Use find with option '-type f' so it only returns files relative to the starting point.
for files in `find . -type f 2>/dev/null`
do
sed -e :a -e '/^\n*$/N;/\n$/ba' $files > newfile
mv newfile $files
done
I also want to modify this code so that it executes mv command only if there is a blank line at end of file ie otherwise file time stamp remains untouched, is it possible?
I don't believe you can do that with mv. You may have to settle for a copy and remove the old one.
cp -p
The above 'preserves' (hence the 'p') attributes, including the timestamp.
Put this in the for statement replacing the 'mv' statement.
if (( $(wc -l newfile) < $(wc -l $files) ))
then
mv newfile $files
fi
If blank lines were removed from $files, then newfiles should have a smaller line count, since blank lines still count as lines. Then your time stamp changes only if blanks were removed. If the file was copies over in full, then newfile wont be less than $files and the 'mv' wont happen.

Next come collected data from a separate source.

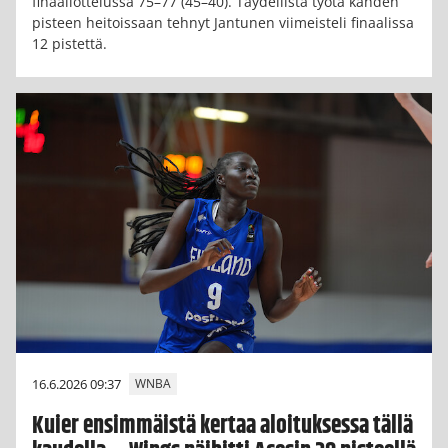
finaaliottelussa 75–77 (45–40). Täydellistä työtä kahden
pisteen heitoissaan tehnyt Jantunen viimeisteli finaalissa
12 pistettä.
16.6.2026 09:37
WNBA
Kuier ensimmäistä kertaa aloituksessa tällä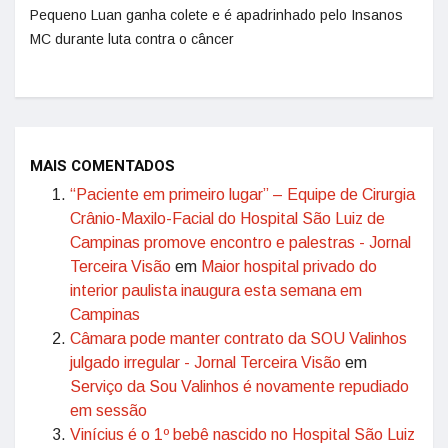
Pequeno Luan ganha colete e é apadrinhado pelo Insanos
MC durante luta contra o câncer
MAIS COMENTADOS
“Paciente em primeiro lugar” – Equipe de Cirurgia
Crânio-Maxilo-Facial do Hospital São Luiz de
Campinas promove encontro e palestras - Jornal
Terceira Visão
em
Maior hospital privado do
interior paulista inaugura esta semana em
Campinas
Câmara pode manter contrato da SOU Valinhos
julgado irregular - Jornal Terceira Visão
em
Serviço da Sou Valinhos é novamente repudiado
em sessão
Vinícius é o 1º bebê nascido no Hospital São Luiz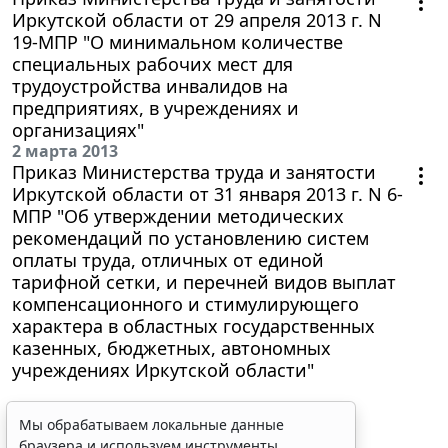
Иркутской области от 29 апреля 2013 г. N
19-МПР "О минимальном количестве
специальных рабочих мест для
трудоустройства инвалидов на
предприятиях, в учреждениях и
организациях"
2 марта 2013
Приказ Министерства труда и занятости
Иркутской области от 31 января 2013 г. N 6-
МПР "Об утверждении методических
рекомендаций по установлению систем
оплаты труда, отличных от единой
тарифной сетки, и перечней видов выплат
компенсационного и стимулирующего
характера в областных государственных
казенных, бюджетных, автономных
учреждениях Иркутской области"
Мы обрабатываем локальные данные
браузера и используем инструменты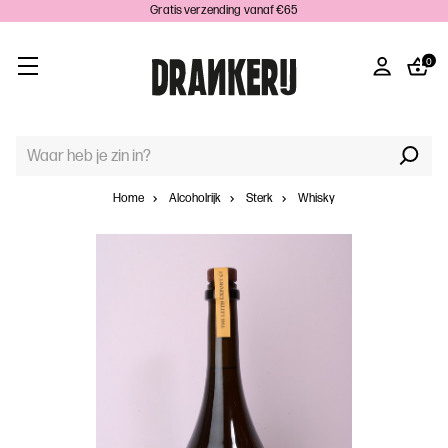
Gratis verzending vanaf €65
0
TREFWOORD
ZOEKEN:
Home
Alcoholrijk
Sterk
Whisky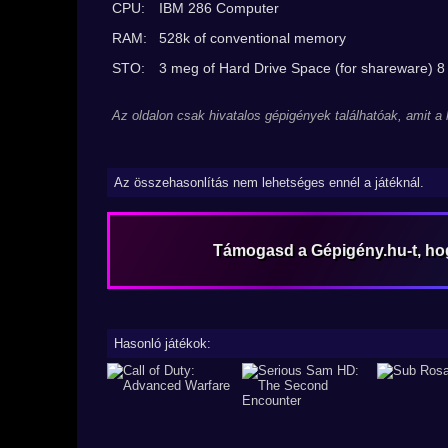
CPU:
IBM 286 Computer
RAM:
528k of conventional memory
STO:
3 meg of Hard Drive Space (for shareware) 8 
Az oldalon csak hivatalos gépigények találhatóak, amit a
Az összehasonlítás nem lehetséges ennél a játéknál.
Támogasd a Gépigény.hu-t, h
Hasonló játékok: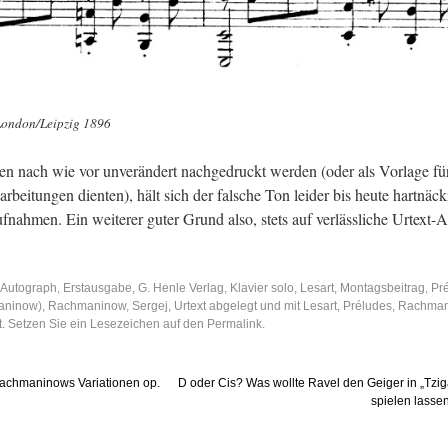
Lon­don/Leip­zig 1896
en nach wie vor un­ver­än­dert nach­ge­druckt wer­den (oder als Vor­la­ge fü
­bei­tun­gen dien­ten), hält sich der fal­sche Ton lei­der bis heute hart­nä­c
­nah­men. Ein wei­te­rer guter Grund also, stets auf ver­läss­li­che Ur­text-A
Autograph
,
Erstausgabe
,
G. Henle Verlag
,
Klavier solo
,
Lesart
,
Montagsbeitrag
,
Pr
maninow)
,
Rachmaninow, Sergej
,
Urtext
abgelegt und mit
Lesart
,
Préludes
,
Rachman
. Setzen Sie ein Lesezeichen auf den
Permalink
.
Rachmaninows Variationen op.
D oder Cis? Was wollte Ravel den Geiger in „Tzi
spielen lass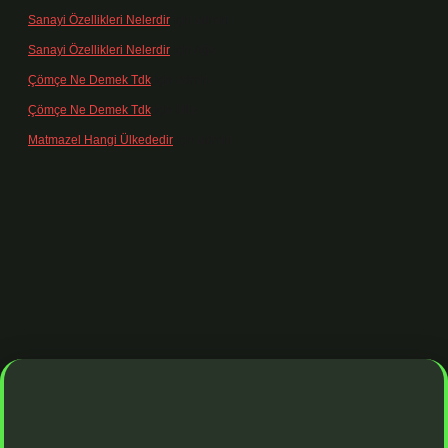
Sanayi Özellikleri Nelerdir
için
admin
Sanayi Özellikleri Nelerdir
için
Ağa
Çömçe Ne Demek Tdk
için
admin
Çömçe Ne Demek Tdk
için
Filiz
Matmazel Hangi Ülkededir
için
admin
adresi
https://www.betexper.xyz/
betci bahis
betci giriş
https://betci.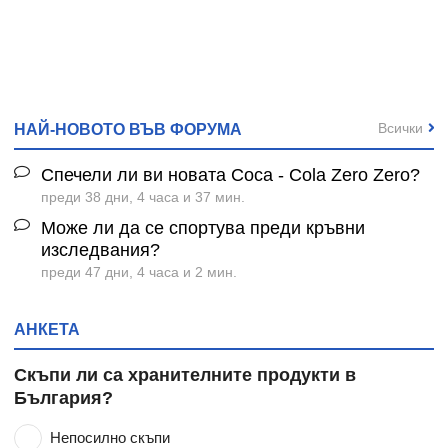
Всички
НАЙ-НОВОТО ВЪВ ФОРУМА
Спечели ли ви новата Coca - Cola Zero Zero?
преди 38 дни, 4 часа и 37 мин.
Може ли да се спортува преди кръвни
изследвания?
преди 47 дни, 4 часа и 2 мин.
АНКЕТА
Скъпи ли са хранителните продукти в
България?
Непосилно скъпи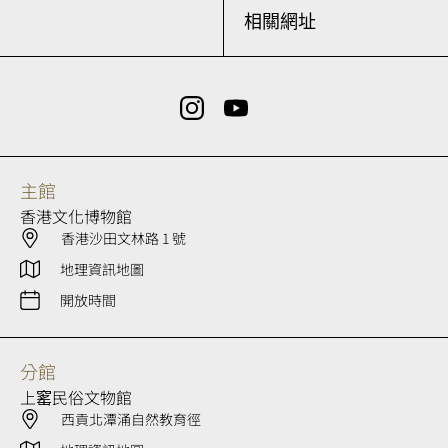
相關網址
主館
香港文化博物館
香港沙田文林路 1 號
地理資訊地圖
開放時間
分館
上窰民俗文物館
西貢北潭涌自然教育徑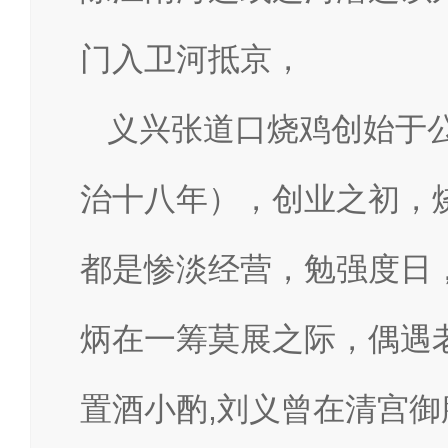
门入卫河抵京，
义兴张道口烧鸡创始于公
治十八年），创业之初，
都是惨淡经营，勉强度日
炳在一筹莫展之际，偶遇
置酒小酌,刘义曾在清宫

Above code gives me syntax error
+ find . -type f
+ sed -e :a -e /^\n*$/N;/\n$/ba ./Makefile
+ wc -l newfile
+ wc -l ./Makefile
+ let 9 newfile < 9 ./Makefile
let: r 11: syntax error in arithmetic expression " 9 newfile" near n
Sorry, change the if line to :
if (( $(cat newfile | wc -l) < $(cat $files | wc -l) ))
then
mv newfile $files
fi
In my haste to avoid using 'cat' unnecessarily I forgot that the file name would be part of the output of the 'wc' command when specified as an argument.